◆ **Document section**
========================================================================
DRILL-5140: Fix CompileException in run-time generated code when record batch has… by vvysotskyi · Pull Request #818 · apache/drill

vvysotskyi · 2017-04-24T16:50:31Z

…rd batch has large number of fields.

Implement recursive splitting of run-time generated code to the inner classes when class members number is close to the class constant pool size.

jinfengni · 2017-04-27T23:37:44Z

exec/java-exec/src/main/java/org/apache/drill/exec/expr/ClassGenerator.java

-  public static enum BlockType {SETUP, EVAL, RESET, CLEANUP};
+
+  /**
+   * Field has 2 indexes within the constant pull: field item + name and type item.


I could not make sense how you calculate this number of 26767. According to JVM spec [1], the constant pool table consists of 2 or more bytes "info" section for each item. In some case like class name, one item could use 2 bytes, while in other cases like field, method, one item could use 4 bytes. Integer uses 4 bytes, and Long constants uses 8 bytes.

That is, if I have a class with fields < 26767, we may still hit the complain of "too many constants".

http://docs.oracle.com/javase/specs/jvms/se7/html/jvms-4.html#jvms-4.4

I missed the third index. Fixed estimation of max index value, thanks. Also added comment that explains the way, how it is calculating.

jinfengni · 2017-04-28T00:28:04Z

exec/java-exec/src/main/java/org/apache/drill/exec/compile/ClassTransformer.java

        final ClassNames nextGenerated = nextSet.generated;
-        final ClassNode generatedNode = classesToMerge.get(nextGenerated.slash);
+        Pair<byte[], ClassNode> classNodePair = classesToMerge.remove(nextGenerated.slash);
+        final ClassNode generatedNode;


Can you add comments to explain why you are calling remove() on classesToMerge?

jinfengni · 2017-04-28T00:29:32Z

exec/java-exec/src/main/java/org/apache/drill/exec/compile/ClassTransformer.java

+        if (classNodePair != null) {
+          generatedNode = classNodePair.getValue();
+        } else {
+          generatedNode = null;


What does it mean by "generatedNode = null"? Will it cause problem in subsequent call at line 288?

It is needed for the case when generated class was empty. Then classesToMerge would be empty too and classesToMerge.remove(nextGenerated.slash) would return null.
No, it wouldn't. In the method MergeAdapter.getMergedClass() there are a many checks for this value.

jinfengni · 2017-04-28T00:30:15Z

exec/java-exec/src/main/java/org/apache/drill/exec/compile/ClassTransformer.java

      }

+      for (Map.Entry<String, Pair<byte[], ClassNode>> clazz : classesToMerge.entrySet()) {
+        classLoader.injectByteCode(clazz.getKey().replace(FileUtils.separatorChar, '.'), clazz.getValue().getKey());


Add comments?

paul-rogers · 2017-04-28T01:31:43Z

Was this improvement tested with the "plain Java" mode turned on? Most of the work is in the byte-code fixup, but the generated Java must be validated that it works when compiled directly. Let me know if you need assistance.

…rd batch has large number of fields.

vvysotskyi

@jinfengni I have added comments, and made changes. Could you please take a look?
========================================================================
Items from a data source
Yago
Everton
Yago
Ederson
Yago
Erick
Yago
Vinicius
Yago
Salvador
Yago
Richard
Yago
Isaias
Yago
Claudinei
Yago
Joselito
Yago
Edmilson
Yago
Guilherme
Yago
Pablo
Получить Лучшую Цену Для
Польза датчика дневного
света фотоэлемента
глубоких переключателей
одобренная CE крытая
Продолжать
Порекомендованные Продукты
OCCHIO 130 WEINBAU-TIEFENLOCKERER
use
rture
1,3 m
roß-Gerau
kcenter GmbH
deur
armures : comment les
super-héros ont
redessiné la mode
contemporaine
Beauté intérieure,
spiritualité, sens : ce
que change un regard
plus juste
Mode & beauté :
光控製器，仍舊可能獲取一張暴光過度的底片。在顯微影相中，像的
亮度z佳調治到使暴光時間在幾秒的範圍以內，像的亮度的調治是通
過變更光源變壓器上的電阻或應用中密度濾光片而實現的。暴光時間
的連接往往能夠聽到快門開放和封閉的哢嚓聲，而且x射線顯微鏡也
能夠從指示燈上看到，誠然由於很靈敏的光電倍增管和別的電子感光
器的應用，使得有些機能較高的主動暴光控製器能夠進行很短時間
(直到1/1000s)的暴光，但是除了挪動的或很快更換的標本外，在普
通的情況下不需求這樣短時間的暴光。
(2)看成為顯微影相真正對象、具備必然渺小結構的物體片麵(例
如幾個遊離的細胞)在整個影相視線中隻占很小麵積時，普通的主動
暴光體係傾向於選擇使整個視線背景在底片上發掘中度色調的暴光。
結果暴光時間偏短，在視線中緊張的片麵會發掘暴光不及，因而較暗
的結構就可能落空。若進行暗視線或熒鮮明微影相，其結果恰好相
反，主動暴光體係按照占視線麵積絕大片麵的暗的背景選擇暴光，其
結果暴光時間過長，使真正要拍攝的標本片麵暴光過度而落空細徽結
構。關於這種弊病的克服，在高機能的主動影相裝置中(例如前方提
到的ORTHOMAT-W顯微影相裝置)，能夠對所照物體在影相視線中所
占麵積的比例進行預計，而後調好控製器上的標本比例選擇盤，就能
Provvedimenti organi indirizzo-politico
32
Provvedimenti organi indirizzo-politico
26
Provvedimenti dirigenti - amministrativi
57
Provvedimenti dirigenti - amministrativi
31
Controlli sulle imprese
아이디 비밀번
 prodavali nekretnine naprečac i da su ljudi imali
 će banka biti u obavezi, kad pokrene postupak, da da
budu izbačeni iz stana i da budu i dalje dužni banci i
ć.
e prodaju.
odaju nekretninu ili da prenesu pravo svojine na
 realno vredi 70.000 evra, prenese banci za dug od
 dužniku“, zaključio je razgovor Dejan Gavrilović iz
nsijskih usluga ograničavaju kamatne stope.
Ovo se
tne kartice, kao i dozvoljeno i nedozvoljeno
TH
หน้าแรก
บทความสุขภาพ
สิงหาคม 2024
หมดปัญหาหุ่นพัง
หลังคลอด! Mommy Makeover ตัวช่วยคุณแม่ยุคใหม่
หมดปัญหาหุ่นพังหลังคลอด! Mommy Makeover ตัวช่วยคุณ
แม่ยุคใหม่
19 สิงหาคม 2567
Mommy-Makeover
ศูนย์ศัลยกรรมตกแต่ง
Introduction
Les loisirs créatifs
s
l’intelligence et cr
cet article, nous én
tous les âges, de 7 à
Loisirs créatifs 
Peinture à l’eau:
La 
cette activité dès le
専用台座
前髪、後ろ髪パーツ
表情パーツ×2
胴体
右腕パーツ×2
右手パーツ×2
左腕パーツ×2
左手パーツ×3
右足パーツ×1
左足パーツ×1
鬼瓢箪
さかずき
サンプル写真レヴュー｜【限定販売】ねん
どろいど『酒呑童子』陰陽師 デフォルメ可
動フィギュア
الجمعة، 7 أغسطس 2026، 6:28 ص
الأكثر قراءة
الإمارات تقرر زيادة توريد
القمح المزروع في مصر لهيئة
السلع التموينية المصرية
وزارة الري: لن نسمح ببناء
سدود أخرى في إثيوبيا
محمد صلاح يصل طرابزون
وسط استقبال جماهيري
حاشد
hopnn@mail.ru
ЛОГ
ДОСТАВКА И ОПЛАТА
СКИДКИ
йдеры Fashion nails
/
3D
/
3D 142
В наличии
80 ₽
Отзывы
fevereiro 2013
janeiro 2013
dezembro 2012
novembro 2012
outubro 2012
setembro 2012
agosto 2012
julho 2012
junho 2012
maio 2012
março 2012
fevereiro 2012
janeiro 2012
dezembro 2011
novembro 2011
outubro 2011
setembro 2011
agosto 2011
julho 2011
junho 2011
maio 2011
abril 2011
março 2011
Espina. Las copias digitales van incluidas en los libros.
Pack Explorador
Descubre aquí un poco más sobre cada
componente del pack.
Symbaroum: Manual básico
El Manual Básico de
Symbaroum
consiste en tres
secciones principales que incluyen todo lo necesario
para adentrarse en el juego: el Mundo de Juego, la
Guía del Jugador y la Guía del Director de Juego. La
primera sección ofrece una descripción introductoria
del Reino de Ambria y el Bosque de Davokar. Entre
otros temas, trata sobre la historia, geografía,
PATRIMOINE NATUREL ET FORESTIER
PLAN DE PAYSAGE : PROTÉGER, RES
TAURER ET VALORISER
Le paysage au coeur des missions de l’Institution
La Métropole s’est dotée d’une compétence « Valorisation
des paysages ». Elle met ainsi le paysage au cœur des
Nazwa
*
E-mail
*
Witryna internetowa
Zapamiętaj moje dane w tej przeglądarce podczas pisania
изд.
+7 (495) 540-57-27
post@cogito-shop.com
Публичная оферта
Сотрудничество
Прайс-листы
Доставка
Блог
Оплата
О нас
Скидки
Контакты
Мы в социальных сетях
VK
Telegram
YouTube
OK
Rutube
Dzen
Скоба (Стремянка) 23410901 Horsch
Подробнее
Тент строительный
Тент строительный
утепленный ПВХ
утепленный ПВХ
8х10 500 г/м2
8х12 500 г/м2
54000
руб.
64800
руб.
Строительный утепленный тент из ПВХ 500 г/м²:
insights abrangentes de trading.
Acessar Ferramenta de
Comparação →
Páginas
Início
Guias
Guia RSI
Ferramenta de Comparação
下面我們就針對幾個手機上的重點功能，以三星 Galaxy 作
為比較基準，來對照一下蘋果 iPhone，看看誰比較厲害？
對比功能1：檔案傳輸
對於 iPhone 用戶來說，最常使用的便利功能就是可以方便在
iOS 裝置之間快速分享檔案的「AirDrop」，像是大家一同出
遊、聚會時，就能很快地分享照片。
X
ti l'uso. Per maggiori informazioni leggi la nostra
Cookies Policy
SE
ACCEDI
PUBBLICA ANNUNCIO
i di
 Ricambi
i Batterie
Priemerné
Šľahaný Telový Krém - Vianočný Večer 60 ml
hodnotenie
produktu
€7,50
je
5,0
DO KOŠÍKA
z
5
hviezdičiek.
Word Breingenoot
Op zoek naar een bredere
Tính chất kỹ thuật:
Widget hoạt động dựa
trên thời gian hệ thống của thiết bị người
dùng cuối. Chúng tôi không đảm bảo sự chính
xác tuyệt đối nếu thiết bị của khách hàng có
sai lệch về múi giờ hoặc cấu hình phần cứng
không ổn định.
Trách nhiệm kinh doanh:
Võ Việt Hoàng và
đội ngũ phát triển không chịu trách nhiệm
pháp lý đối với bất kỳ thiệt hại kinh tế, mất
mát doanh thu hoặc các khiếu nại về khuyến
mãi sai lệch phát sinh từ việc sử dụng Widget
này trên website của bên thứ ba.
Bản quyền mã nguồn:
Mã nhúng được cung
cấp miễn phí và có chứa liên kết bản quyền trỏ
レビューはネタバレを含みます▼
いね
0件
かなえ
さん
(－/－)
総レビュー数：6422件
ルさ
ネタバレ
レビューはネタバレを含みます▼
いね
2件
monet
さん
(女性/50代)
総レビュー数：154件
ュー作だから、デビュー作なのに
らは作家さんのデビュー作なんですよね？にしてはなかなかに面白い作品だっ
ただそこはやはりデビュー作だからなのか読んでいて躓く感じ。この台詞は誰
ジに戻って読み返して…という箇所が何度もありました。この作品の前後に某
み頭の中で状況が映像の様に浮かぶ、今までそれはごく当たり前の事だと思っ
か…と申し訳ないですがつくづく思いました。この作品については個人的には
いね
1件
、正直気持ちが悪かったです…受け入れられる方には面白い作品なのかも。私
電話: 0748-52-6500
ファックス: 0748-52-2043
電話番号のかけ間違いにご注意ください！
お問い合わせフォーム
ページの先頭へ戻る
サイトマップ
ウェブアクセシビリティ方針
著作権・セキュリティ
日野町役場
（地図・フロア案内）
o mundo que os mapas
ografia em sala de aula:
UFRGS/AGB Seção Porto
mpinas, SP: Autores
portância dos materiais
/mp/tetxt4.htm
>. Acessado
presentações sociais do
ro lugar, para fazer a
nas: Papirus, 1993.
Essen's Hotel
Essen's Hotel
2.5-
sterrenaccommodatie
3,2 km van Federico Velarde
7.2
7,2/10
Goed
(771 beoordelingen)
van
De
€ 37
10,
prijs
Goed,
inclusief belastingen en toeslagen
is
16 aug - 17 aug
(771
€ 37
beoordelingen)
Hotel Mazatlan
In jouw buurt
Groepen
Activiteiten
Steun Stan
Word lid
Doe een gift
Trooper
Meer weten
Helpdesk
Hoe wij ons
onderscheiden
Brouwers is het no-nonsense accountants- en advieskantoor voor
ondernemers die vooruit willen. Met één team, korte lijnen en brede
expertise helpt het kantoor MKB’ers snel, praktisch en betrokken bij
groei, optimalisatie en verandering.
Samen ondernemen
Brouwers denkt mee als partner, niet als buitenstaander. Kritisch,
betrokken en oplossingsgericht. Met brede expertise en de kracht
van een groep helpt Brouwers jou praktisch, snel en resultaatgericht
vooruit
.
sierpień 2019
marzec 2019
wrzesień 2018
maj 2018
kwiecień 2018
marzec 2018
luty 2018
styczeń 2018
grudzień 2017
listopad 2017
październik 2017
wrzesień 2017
========================================================================
◆ **To-do item**
Could you restate the stretch of the pull request discussion from "It is needed" through "Add comments?", changing "empty" to "blank" wherever it occurs?

◆ **Output of the exercise**
It is needed for the case when generated class was blank. Then classesToMerge would be blank too and classesToMerge.remove(nextGenerated.slash) would return null.
No, it wouldn't. In the method MergeAdapter.getMergedClass() there are a many checks for this value.

jinfengni · 2017-04-28T00:30:15Z

exec/java-exec/src/main/java/org/apache/drill/exec/compile/ClassTransformer.java

      }

+      for (Map.Entry<String, Pair<byte[], ClassNode>> clazz : classesToMerge.entrySet()) {
+        classLoader.injectByteCode(clazz.getKey().replace(FileUtils.separatorChar, '.'), clazz.getValue().getKey());


Add comments?